Copy out every line of text in the material below word for word, without the pictures.

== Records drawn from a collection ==
+++

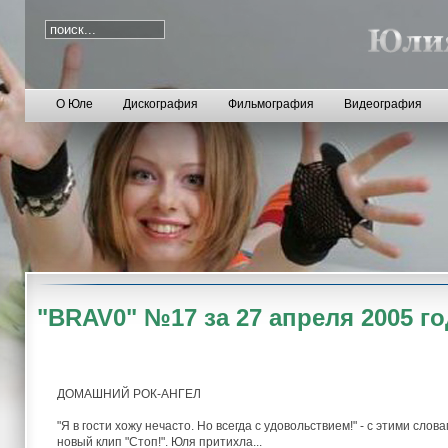
О Юле
Дискография
Фильмография
Видеография
"BRAV0" №17 за 27 апреля 2005 го
ДОМАШНИЙ РОК-АНГЕЛ
"Я в гости хожу нечасто. Но всегда с удовольствием!" - с этими сл
новый клип "Стоп!". Юля притихла...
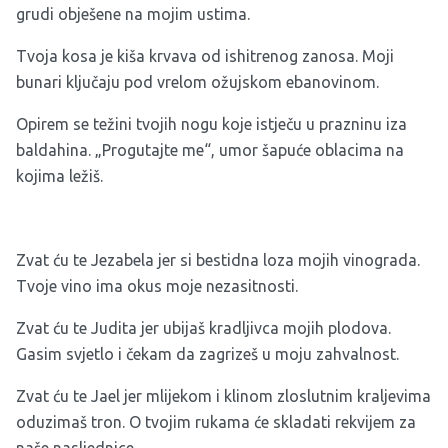
grudi obješene na mojim ustima.
Tvoja kosa je kiša krvava od ishitrenog zanosa. Moji
bunari ključaju pod vrelom ožujskom ebanovinom.
Opirem se težini tvojih nogu koje istječu u prazninu iza
baldahina. „Progutajte me“, umor šapuće oblacima na
kojima ležiš.
Zvat ću te Jezabela jer si bestidna loza mojih vinograda.
Tvoje vino ima okus moje nezasitnosti.
Zvat ću te Judita jer ubijaš kradljivca mojih plodova.
Gasim svjetlo i čekam da zagrizeš u moju zahvalnost.
Zvat ću te Jael jer mlijekom i klinom zloslutnim kraljevima
oduzimaš tron. O tvojim rukama će skladati rekvijem za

+++

== YOUR RESPONSE ==
О Юле
Дискография
Фильмография
Видеография
"BRAV0" №17 за 27 апреля 2005 го
ДОМАШНИЙ РОК-АНГЕЛ
"Я в гости хожу нечасто. Но всегда с удовольствием!" - с этими сл
новый клип "Стоп!". Юля притихла...
grudi obješene na mojim ustima.
Tvoja kosa je kiša krvava od ishitrenog zanosa. Moji
bunari ključaju pod vrelom ožujskom ebanovinom.
Opirem se težini tvojih nogu koje istječu u prazninu iza
baldahina. „Progutajte me“, umor šapuće oblacima na
kojima ležiš.
Zvat ću te Jezabela jer si bestidna loza mojih vinograda.
Tvoje vino ima okus moje nezasitnosti.
Zvat ću te Judita jer ubijaš kradljivca mojih plodova.
Gasim svjetlo i čekam da zagrizeš u moju zahvalnost.
Zvat ću te Jael jer mlijekom i klinom zloslutnim kraljevima
oduzimaš tron. O tvojim rukama će skladati rekvijem za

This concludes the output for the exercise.